Enes, oflayıp konuştu. Keşke mimiklerini görüyor olabilseydim. “Bir şey yapmayacağımız hakkında konuştuk. Sözümüzden dönen insanlar değiliz.”
“Adamlarımı neden içeriye almıyorsun?”
“Ecegün ve Zeynep bu tür şeylerden korkmazlar. Sevgilin mi var içeride?”
“Evet, sevgilim var ve bu tür şeylerden korkuyor. Şimdi adamlarını bırak ve içeri geçelim.”
“Tamam dostum, kadınlar kırmızı çizgimizdir.”
Kapı çalındığında en önde olduğum için hızla kapıyı açtım. İlk önce Enes’le göz göze gelmem, içimdeki kelebekleri tetiklemişlerdi ve işte şimdi hareket ediyorlardı. Gülümsedi ve bir-iki adımla yanımı buldu. Sağ tarafımızda konuşulanlar, kulağımıza dahi girmiyordu. O an yalnızca birbirimize bakmakla meşgul oluyorduk ve bu dünyadaki en güzel manzaralardan biriydi: Onun gözleri…
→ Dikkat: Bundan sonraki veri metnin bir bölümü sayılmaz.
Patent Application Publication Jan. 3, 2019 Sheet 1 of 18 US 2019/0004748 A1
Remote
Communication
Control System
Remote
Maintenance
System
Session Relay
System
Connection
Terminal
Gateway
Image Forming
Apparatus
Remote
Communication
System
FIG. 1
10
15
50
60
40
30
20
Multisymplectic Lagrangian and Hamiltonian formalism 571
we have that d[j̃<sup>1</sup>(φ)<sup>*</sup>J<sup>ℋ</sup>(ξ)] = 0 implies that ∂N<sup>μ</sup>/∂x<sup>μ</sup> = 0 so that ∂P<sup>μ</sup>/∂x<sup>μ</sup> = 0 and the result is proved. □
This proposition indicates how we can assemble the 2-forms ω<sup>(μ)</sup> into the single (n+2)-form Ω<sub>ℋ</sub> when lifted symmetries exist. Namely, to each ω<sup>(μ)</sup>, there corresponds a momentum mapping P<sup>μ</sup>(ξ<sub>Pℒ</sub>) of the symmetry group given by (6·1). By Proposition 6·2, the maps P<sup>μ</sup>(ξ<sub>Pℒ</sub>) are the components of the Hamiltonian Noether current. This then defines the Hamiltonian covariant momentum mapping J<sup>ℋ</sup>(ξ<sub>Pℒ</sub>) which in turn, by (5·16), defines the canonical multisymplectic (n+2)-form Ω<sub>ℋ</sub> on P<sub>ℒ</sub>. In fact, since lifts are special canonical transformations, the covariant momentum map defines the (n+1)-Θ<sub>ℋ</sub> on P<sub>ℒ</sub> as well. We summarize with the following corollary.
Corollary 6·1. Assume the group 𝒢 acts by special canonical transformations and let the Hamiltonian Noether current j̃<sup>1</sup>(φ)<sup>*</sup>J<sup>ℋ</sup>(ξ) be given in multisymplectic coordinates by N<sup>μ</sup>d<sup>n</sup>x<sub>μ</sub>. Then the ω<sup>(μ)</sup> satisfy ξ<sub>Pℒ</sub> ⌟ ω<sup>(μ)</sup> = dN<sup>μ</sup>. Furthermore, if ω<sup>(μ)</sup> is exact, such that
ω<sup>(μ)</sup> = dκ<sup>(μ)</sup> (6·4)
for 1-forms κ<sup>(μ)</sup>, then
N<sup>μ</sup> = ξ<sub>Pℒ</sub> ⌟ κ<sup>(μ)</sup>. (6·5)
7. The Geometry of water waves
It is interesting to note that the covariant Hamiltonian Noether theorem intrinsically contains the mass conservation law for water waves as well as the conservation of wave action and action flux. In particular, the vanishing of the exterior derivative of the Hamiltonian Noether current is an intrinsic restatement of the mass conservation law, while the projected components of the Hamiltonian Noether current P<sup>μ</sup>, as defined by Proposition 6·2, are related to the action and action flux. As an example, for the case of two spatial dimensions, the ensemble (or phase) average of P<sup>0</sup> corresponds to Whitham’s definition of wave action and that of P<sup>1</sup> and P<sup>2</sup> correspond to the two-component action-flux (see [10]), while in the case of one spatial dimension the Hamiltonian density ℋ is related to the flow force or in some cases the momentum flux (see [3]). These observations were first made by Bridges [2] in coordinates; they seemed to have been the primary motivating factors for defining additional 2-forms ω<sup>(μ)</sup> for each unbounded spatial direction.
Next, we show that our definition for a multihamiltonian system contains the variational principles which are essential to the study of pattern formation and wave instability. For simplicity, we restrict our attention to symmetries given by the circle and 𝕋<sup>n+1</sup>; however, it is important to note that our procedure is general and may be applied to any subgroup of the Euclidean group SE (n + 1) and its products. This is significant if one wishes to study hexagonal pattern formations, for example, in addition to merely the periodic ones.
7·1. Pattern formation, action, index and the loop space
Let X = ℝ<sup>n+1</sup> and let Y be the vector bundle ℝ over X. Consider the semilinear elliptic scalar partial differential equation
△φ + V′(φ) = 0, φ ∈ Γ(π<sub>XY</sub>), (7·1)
“İyi misin?” diyordu Adriano, endişeli sesiyle. Bunu kaçıncıya sormuştu? Emin değildim. İçeri geçip oturduğumuzda dahi Zeynep’in gözlerinin içine bakıyordu.
Ecegün’ün yanında oturan Tuğra, Enes’e yaklaştı ve Türkçe bir şeyler söylemeye başladı. “Sanırım cidden zararsız biri abi. Zeynep’in ona bakışlarına, onun Zeynep’e bakışlarına baksana. Tehlikesiz gibi duruyor.”
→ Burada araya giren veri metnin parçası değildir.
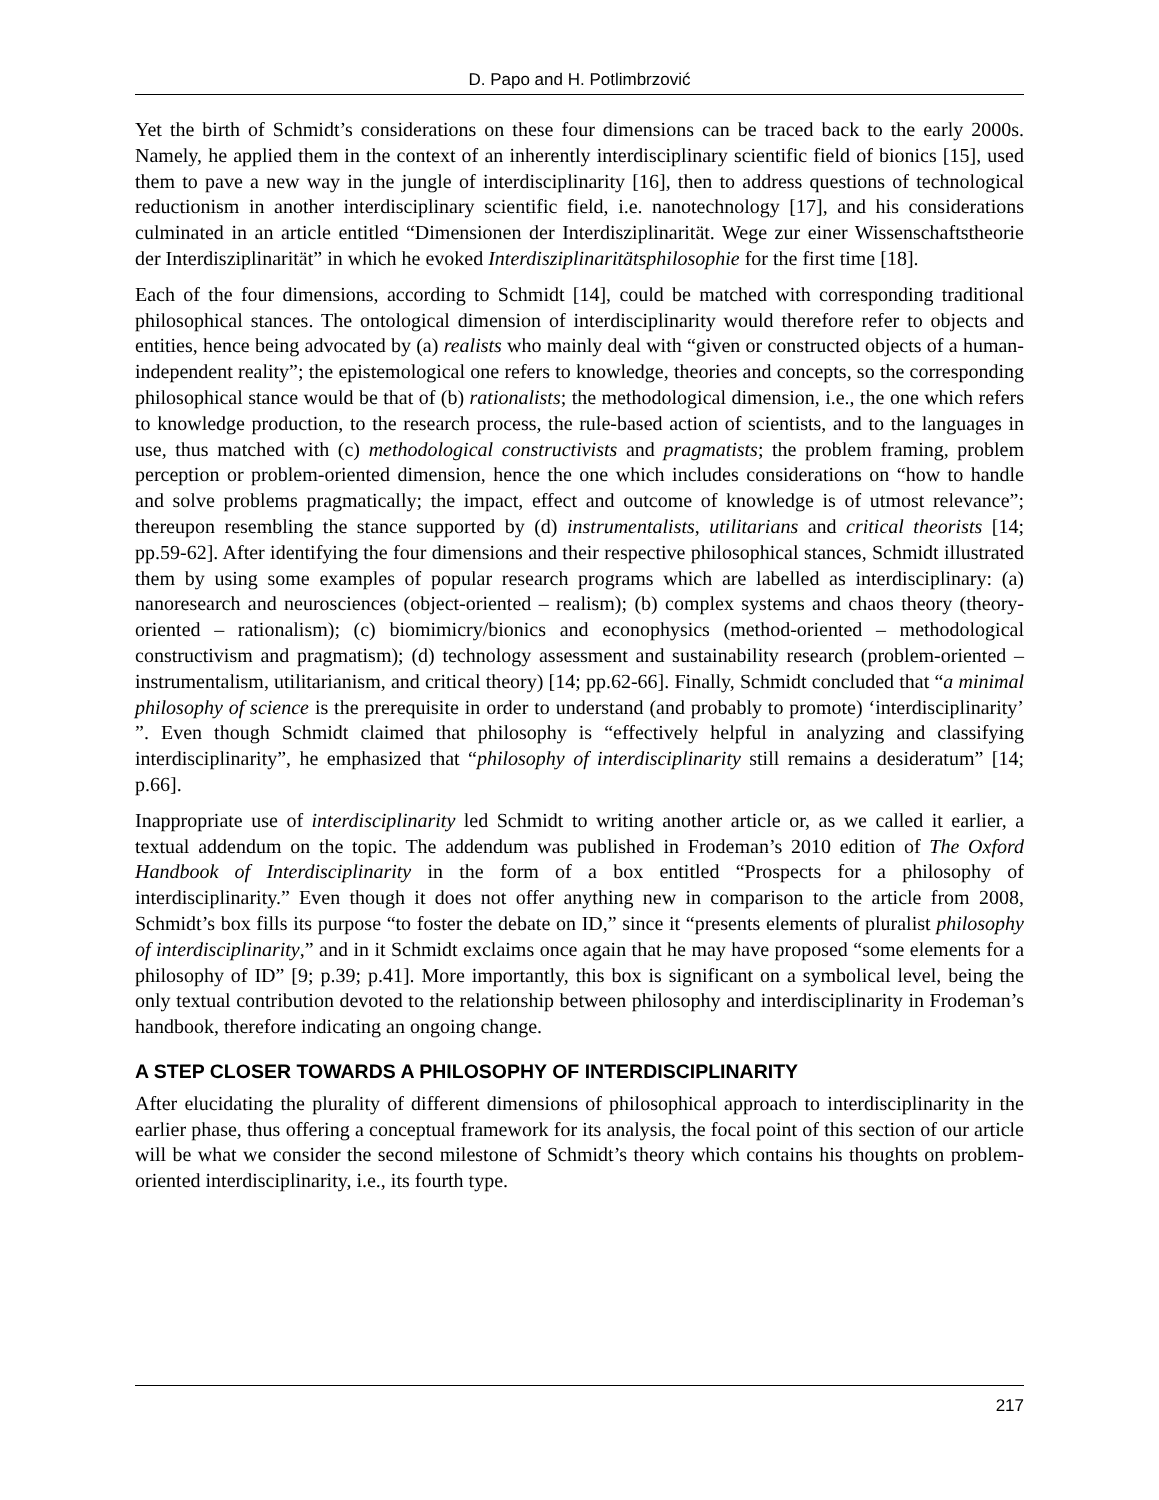D. Papo and H. Potlimbrzović
Yet the birth of Schmidt’s considerations on these four dimensions can be traced back to the early 2000s. Namely, he applied them in the context of an inherently interdisciplinary scientific field of bionics [15], used them to pave a new way in the jungle of interdisciplinarity [16], then to address questions of technological reductionism in another interdisciplinary scientific field, i.e. nanotechnology [17], and his considerations culminated in an article entitled “Dimensionen der Interdisziplinarität. Wege zur einer Wissenschaftstheorie der Interdisziplinarität” in which he evoked Interdisziplinaritätsphilosophie for the first time [18].
Each of the four dimensions, according to Schmidt [14], could be matched with corresponding traditional philosophical stances. The ontological dimension of interdisciplinarity would therefore refer to objects and entities, hence being advocated by (a) realists who mainly deal with “given or constructed objects of a human-independent reality”; the epistemological one refers to knowledge, theories and concepts, so the corresponding philosophical stance would be that of (b) rationalists; the methodological dimension, i.e., the one which refers to knowledge production, to the research process, the rule-based action of scientists, and to the languages in use, thus matched with (c) methodological constructivists and pragmatists; the problem framing, problem perception or problem-oriented dimension, hence the one which includes considerations on “how to handle and solve problems pragmatically; the impact, effect and outcome of knowledge is of utmost relevance”; thereupon resembling the stance supported by (d) instrumentalists, utilitarians and critical theorists [14; pp.59-62]. After identifying the four dimensions and their respective philosophical stances, Schmidt illustrated them by using some examples of popular research programs which are labelled as interdisciplinary: (a) nanoresearch and neurosciences (object-oriented – realism); (b) complex systems and chaos theory (theory-oriented – rationalism); (c) biomimicry/bionics and econophysics (method-oriented – methodological constructivism and pragmatism); (d) technology assessment and sustainability research (problem-oriented – instrumentalism, utilitarianism, and critical theory) [14; pp.62-66]. Finally, Schmidt concluded that “a minimal philosophy of science is the prerequisite in order to understand (and probably to promote) ‘interdisciplinarity’ ”. Even though Schmidt claimed that philosophy is “effectively helpful in analyzing and classifying interdisciplinarity”, he emphasized that “philosophy of interdisciplinarity still remains a desideratum” [14; p.66].
Inappropriate use of interdisciplinarity led Schmidt to writing another article or, as we called it earlier, a textual addendum on the topic. The addendum was published in Frodeman’s 2010 edition of The Oxford Handbook of Interdisciplinarity in the form of a box entitled “Prospects for a philosophy of interdisciplinarity.” Even though it does not offer anything new in comparison to the article from 2008, Schmidt’s box fills its purpose “to foster the debate on ID,” since it “presents elements of pluralist philosophy of interdisciplinarity,” and in it Schmidt exclaims once again that he may have proposed “some elements for a philosophy of ID” [9; p.39; p.41]. More importantly, this box is significant on a symbolical level, being the only textual contribution devoted to the relationship between philosophy and interdisciplinarity in Frodeman’s handbook, therefore indicating an ongoing change.
A STEP CLOSER TOWARDS A PHILOSOPHY OF INTERDISCIPLINARITY
After elucidating the plurality of different dimensions of philosophical approach to interdisciplinarity in the earlier phase, thus offering a conceptual framework for its analysis, the focal point of this section of our article will be what we consider the second milestone of Schmidt’s theory which contains his thoughts on problem-oriented interdisciplinarity, i.e., its fourth type.
217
Enes, sakallarında ellerini gezdirirken kafasını sallıyordu. “Evet Tuğra, bence de öyle. Ama biraz gözümüzün önünde dursun.”
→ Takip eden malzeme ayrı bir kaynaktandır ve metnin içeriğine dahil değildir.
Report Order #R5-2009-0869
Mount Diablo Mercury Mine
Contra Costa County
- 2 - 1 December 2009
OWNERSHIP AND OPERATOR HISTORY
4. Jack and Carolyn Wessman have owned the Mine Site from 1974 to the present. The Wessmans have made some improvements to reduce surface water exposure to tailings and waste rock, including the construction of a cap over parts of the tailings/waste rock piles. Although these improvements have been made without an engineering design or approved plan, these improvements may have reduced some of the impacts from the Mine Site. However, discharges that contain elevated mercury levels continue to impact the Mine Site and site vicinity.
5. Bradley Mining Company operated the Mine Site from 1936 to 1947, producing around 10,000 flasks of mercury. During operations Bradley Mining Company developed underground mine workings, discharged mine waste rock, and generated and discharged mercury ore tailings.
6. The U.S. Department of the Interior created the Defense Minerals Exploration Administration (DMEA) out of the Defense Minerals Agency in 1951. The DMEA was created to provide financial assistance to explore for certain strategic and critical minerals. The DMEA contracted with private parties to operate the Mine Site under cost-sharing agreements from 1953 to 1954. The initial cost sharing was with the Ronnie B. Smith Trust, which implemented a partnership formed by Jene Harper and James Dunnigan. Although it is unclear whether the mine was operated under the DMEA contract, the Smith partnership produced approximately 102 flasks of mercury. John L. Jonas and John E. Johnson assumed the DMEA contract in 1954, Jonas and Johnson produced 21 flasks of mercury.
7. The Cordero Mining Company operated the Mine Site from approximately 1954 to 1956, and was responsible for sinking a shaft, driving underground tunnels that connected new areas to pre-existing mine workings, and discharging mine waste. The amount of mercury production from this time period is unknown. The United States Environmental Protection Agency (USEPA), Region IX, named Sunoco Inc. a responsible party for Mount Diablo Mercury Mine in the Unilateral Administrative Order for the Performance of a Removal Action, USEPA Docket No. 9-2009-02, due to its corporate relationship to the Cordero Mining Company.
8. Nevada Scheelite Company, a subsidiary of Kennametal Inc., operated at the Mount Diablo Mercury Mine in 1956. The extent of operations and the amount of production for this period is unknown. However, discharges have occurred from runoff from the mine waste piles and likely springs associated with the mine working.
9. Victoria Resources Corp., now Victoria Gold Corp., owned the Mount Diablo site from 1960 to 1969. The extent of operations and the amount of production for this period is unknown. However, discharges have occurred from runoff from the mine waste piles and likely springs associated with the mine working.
Birkaç saniye, sadece birkaç saniyede Zeynep, hamilelik testini ortaya koymuş ve herkes ayaklanıp buna seviniyordu. Onlar gerçekten bir aile gibiydiler, birbiriyle kan bağı olmayan, masum insanlardan oluşturulan kocaman bir aile… Peki ya ben bu ailenin tam olarak neresindeydim? Enes’in kurtarıp aşık olduğu herhangi bir kız… Buraya ait miydim ki gerçekten?